Forum Moderators: Robert Charlton & goodroi
Anyway yesterday morning, a search for "example-icity" returned "0 results". Then it hit the BBC news site and during the day started to steadily pick up momentum. By the end of the first day it was up to 330 results.
Watching it today on the second day, and it's 4pm, we're up to a shade over 24,000 results on the term. Call me sad, but I think its fascinating to watch a brand new term gather momentum like this.
[edited by: Robert_Charlton at 5:07 pm (utc) on June 8, 2007]
[edit reason] removed specifics & examplified [/edit]
Eventually, you reach that point where the generic results start to be polluted by e-bay auctions and other junk.
It's nice to also see communities spring up discussing the product, interesting to see sites and forums that criticise the product, and to also check the results for things like "<model number> problem" and "<model number> FAQ".
In the early days you can steer Google towards the best resources, and can control the early "seeding" of their database with related sites.
Clever naming convention here for this process...
Certainly, an "invention" like this would get some important coverage... recharging electronic gear through wireless electricity - electormagnetic induction
Robert Charlton: Simsi - I'm finding this to be a fascinating case study... so if you continue to watch this and have further observations that might be of general interest, by all means please share them.
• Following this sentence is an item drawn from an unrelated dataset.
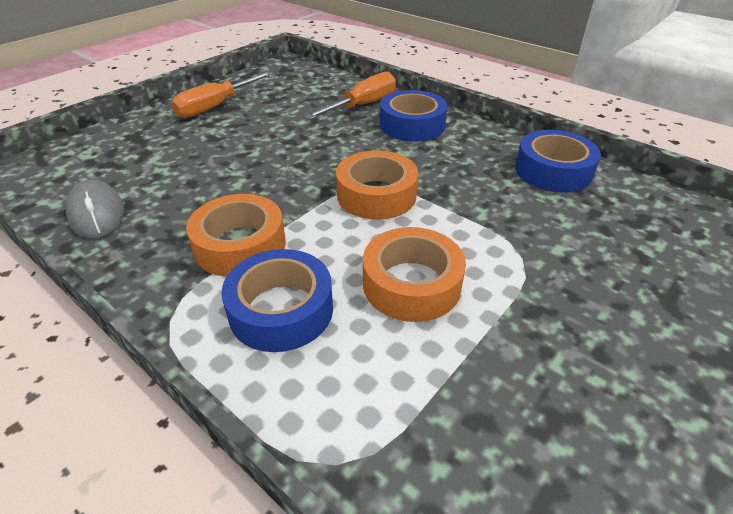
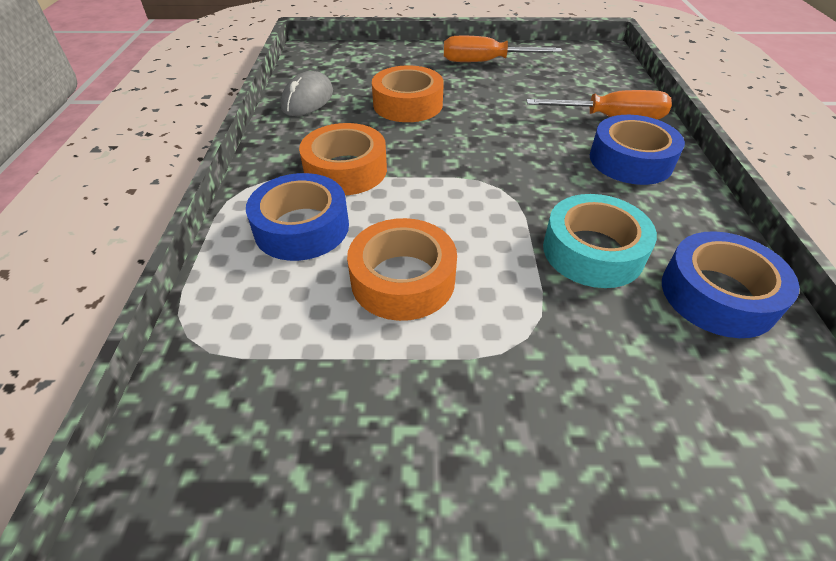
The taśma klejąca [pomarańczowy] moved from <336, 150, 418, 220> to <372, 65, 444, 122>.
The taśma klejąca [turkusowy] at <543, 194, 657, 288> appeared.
Thanks.
Will try to Robert. I'm blogging the whole thing day by day but I guess I can't post a link. Didn't want this thread to be continually bumped if it's only of limited interest.
Decaff: The term you mention is now at 631,000 results...(I just read my first article on this fascinating topic)
Clever naming convention here for this process...Certainly, an "invention" like this would get some important coverage... recharging electronic gear through wireless electricity - electormagnetic induction
Or "magnetically charged resonance" as the founders put it :) And it is a fascinating, possibly historic, breakthrough IMO. Google plunged to 244,000 a short while ago, but that was probably a DC issue as its now back at 645,000.
[edited by: Simsi at 8:03 pm (utc) on June 10, 2007]
yes it's very interesting to see new topic propagate through SERPs
Tedster: This is a topic with a lot of offline press. It hit the front page of three papers I read regularly, so rapid growth in the number of online results is exactly what I would expect.
OK Point taken tedster :-) I'll let it die.
Cheers
Simsi
[edited by: tedster at 9:07 pm (utc) on June 10, 2007]
Anyway, back on topic, there is a related term which, following logic, could potentially be where Google only currently shows 95 results. Yet one or two related domain variations are being snapped up I note. Of these 95 results, only one appears to be related to this technology, the rest being medical or surname related.
That could also be an interesting one to follow *if* the term is adopted which I think it will in time - it's too obvious not to IMO.
Expect some very interesting trending and news on this front.. as it affects literally any type of electronic device that requires power/recharging....
We've been experimenting with watching Google/Trends and writing news commentary on those topics. So far, it seems pretty hit-and-miss but sometimes we post commentary and it starts receiving traffic within an hour or two. Most of the time they start receiving traffic within 24 hours and
You'll also notice how some duplicate content issues are handled, with some pages disappearing from the SERPs and being replaced by others, from the same or from a different site.
I'm seeing a certain level of static reporting on the first page of results. Being as technically minded as I am, I clicked the top 10 results yesterday to turn the links purple and the top 10 are still purple this morning ;-)
Robert: Have to confess I have never used Google Trends, but now seems like as good a time as any :)
Last night we were up to 872,000 results by the way.
[edited by: tedster at 8:40 am (utc) on June 12, 2007]
I've checked a few times and the highest I've seen is 2,040,000 followed by 2,020,000 and as I write at 1,980,000. Suspect it will "bounce" to 2,040,000 again but unless something happens this evening which is unusual from results so far, its the first drop in results, albeit a fairly small one.
Simsi - Keep in mind that Google is estimating the number of pages, and that the difference of 20,000 or even 60,000 pages out of 2,000,000 may be within their acceptable margin of error. I've seen many larger changes than this on searches that I know haven't been changing significantly.
You may also, of course, be getting different data centers on some of your queries. Ultimately, you may want to graph this data over time. I'm not enough of a statistician to tell you how to compute where your graph line should fall, but, in a given time window, it will be somewhere between the extremes you're observing.